Le résultat débouchera sur le retrait du
fournisseur du projet sans être en mesure de trouver un remplaçant
capable de fournir le même système ou un équivalent pour
l'hiver en cours. Si une autre tempête de verglas se pointe l'hiver
suivant sans un tel système pour protéger le réseau, la
situation sera catastrophique pour tous. Donc, détenir un système
qui fonctionne pour le prochain hiver est l'objectif commun qui doit être
considéré avant les clauses normatives du contrat. À cet
effet, la norme juridique (le contrat) est insuffisante pour régler ce
différend, car elle risque de provoquer une brisure entre le Droit et
les valeurs et intérêts communs partagés.

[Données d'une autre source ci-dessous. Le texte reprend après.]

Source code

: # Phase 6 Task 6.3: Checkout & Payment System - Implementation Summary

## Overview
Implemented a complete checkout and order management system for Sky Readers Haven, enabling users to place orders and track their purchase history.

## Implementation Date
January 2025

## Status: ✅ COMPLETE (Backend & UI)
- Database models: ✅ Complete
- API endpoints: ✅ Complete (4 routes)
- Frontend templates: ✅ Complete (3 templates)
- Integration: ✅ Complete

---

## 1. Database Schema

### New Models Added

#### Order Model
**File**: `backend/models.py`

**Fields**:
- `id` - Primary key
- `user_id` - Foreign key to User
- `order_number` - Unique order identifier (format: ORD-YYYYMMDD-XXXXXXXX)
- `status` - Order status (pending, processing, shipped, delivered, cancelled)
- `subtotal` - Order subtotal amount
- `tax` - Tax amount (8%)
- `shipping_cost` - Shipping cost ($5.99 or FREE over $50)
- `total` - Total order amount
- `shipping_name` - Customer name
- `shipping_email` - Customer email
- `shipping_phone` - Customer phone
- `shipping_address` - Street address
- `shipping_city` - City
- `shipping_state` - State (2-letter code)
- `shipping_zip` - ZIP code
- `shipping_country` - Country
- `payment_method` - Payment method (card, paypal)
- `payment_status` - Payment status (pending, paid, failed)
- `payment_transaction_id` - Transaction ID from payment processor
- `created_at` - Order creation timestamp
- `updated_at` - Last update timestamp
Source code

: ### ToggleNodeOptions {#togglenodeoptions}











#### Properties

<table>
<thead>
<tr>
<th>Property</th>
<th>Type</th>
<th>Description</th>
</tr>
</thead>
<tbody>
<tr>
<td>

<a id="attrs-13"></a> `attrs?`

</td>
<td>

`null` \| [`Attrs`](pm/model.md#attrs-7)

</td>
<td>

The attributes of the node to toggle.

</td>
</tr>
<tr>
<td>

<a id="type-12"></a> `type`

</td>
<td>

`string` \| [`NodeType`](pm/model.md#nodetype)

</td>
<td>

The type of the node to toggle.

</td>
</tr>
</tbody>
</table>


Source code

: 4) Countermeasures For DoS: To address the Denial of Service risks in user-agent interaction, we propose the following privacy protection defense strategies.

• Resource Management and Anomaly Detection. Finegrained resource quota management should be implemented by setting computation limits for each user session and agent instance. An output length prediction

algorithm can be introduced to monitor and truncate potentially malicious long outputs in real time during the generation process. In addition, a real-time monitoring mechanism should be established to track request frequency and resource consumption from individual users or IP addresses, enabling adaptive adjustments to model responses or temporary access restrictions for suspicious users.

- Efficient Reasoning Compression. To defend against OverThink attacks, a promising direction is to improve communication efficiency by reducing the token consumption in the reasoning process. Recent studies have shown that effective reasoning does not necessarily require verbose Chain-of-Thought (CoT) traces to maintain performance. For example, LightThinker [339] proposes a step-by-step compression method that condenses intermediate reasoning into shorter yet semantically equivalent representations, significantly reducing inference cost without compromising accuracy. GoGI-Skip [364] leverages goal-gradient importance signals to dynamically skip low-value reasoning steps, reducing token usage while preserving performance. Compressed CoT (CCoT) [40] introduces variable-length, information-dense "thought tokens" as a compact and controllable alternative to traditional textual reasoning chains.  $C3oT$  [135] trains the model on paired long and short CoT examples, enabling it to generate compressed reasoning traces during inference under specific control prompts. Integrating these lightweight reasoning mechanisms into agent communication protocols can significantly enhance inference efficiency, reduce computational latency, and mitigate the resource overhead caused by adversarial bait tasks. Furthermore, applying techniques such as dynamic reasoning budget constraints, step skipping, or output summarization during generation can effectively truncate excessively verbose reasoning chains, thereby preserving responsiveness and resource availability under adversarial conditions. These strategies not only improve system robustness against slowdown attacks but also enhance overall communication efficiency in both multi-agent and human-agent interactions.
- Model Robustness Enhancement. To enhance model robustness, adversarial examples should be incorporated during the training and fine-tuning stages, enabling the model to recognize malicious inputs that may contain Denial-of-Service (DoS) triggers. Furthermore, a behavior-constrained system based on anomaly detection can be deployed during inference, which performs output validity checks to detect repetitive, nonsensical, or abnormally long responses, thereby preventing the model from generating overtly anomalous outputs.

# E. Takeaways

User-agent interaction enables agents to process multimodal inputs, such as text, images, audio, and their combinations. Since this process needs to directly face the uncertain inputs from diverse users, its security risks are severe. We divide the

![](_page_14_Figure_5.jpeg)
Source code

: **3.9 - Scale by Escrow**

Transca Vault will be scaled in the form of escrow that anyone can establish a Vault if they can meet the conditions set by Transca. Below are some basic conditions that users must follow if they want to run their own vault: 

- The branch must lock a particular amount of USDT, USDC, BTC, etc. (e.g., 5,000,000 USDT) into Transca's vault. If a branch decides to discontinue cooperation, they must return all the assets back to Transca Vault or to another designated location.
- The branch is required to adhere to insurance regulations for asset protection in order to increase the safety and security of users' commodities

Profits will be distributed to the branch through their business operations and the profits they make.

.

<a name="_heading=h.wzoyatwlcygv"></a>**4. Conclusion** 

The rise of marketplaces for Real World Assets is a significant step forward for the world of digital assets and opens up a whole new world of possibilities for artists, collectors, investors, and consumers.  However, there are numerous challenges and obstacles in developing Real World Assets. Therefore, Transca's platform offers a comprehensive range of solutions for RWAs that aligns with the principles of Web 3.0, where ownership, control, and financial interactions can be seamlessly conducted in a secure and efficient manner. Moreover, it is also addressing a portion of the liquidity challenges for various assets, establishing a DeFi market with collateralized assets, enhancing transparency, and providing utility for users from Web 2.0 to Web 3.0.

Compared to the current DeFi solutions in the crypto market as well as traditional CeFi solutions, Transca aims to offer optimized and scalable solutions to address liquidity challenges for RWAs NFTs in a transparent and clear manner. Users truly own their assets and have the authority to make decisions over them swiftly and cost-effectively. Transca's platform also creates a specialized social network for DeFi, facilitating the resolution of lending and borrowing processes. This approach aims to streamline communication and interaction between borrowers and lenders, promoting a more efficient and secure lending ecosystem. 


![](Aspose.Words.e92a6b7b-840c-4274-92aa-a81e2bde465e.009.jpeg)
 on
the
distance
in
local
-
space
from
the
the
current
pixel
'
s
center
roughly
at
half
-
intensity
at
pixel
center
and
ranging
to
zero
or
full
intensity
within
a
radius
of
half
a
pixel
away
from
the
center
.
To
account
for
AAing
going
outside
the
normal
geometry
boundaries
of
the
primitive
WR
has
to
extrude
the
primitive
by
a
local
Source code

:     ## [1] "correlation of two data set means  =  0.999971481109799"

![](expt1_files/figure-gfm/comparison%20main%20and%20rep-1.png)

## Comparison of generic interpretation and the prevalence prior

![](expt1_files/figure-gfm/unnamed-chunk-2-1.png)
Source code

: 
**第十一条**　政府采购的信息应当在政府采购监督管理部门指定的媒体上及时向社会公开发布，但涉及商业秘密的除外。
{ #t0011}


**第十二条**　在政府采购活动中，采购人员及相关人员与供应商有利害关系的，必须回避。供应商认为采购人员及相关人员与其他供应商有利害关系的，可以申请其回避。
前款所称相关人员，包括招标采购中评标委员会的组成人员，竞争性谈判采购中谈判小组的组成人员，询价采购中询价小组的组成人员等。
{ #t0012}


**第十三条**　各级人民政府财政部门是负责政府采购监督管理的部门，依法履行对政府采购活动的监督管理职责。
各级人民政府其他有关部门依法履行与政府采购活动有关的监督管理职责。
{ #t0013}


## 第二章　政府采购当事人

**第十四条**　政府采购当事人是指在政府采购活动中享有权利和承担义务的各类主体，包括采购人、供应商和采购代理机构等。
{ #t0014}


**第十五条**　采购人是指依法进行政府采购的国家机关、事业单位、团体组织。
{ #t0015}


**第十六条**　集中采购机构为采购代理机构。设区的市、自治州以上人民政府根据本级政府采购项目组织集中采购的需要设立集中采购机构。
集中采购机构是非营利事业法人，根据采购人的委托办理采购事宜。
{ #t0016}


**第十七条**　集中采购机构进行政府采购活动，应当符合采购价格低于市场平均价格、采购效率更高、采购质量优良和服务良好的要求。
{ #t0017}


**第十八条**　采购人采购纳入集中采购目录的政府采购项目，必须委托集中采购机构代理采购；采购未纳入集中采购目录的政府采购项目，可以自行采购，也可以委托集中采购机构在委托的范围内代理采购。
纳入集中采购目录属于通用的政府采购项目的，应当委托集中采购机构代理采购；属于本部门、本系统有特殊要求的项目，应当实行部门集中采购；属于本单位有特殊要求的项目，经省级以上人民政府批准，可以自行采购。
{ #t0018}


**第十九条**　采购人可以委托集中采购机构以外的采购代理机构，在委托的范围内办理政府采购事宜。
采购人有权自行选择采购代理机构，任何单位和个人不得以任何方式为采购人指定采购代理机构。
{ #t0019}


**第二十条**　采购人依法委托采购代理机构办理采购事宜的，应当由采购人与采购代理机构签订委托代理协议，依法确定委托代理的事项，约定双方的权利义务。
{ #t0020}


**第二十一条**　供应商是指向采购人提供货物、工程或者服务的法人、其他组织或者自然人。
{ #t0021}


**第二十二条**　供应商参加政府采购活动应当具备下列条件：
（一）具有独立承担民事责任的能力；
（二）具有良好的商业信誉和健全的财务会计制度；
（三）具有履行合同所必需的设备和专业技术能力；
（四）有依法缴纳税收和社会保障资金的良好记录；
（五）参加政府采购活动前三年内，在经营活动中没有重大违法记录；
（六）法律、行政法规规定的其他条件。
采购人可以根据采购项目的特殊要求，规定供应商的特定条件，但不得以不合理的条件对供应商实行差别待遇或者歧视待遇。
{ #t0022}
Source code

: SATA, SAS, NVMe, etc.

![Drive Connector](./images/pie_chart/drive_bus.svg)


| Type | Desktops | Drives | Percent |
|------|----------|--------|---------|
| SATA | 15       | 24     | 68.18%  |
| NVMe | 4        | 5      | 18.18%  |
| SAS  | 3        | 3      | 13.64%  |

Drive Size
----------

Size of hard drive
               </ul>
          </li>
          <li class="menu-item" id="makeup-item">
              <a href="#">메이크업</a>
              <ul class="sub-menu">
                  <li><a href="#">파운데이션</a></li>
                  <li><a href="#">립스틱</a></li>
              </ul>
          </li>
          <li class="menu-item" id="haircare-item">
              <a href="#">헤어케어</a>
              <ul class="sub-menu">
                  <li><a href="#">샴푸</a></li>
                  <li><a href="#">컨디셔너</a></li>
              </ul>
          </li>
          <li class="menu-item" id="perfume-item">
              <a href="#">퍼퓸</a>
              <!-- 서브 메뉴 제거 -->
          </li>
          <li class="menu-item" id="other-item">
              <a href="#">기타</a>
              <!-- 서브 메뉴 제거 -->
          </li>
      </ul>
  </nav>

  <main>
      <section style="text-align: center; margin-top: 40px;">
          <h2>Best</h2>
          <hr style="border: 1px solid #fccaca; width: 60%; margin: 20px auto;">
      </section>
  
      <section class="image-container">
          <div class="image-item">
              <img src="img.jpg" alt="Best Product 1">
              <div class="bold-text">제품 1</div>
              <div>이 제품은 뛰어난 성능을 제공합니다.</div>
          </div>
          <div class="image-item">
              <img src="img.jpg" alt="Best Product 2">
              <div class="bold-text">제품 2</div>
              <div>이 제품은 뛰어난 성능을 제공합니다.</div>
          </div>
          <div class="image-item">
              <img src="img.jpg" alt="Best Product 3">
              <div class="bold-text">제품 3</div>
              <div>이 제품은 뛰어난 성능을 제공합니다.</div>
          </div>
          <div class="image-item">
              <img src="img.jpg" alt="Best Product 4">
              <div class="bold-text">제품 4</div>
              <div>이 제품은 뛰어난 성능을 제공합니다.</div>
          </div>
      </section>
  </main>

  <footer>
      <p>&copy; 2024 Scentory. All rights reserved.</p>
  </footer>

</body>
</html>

D'une part, Hydro-Québec a intérêt
à ce que le fournisseur poursuive les travaux, car il lui est
très difficile de le remplacer, et d'autre part l'entrepreneur est
intéressé à poursuivre les travaux pour mettre en service
son système (innovation technologique) et prouver son efficacité,
ce que va lui permettre de l'installer partout au Québec et même
l'exporter dans les pays nordiques. En même temps, Hydro-Québec
est intéressée à posséder un système
efficace pour faire face à une éventuelle tempête de
verglas avant l'hiver prochain. Ainsi, une éventuelle décision
judiciaire basée uniquement sur le droit contractuel ne tiendra pas
compte des valeurs communes des partenaires tel que
l'équité, le partage de risque, la confiance et la satisfaction
de la clientèle (la population du Québec) qui n'est pas
prête à vivre une autre tempête de verglas. Ces valeurs ne
sont pas inscrites dans les clauses contractuelles et par conséquent
n'ont aucune valeur légale.
Pour conclure, le mode judiciaire n'est pas suffisant pour
régler les conflits entre un client et ses partenaires en raison du
problème d'accès à la justice, du problème de
brisure entre Droit et morale de la communauté et du problème de
brisure entre Droit et valeurs partenariales. D'où l'émergence
d'un mode de règlement non judiciaire qui va permettre de prendre en
compte les valeurs et les intérêts communs des partenaires pour
prévenir et régler les différends entre un donneur
d'ouvrage et ses partenaires commerciaux.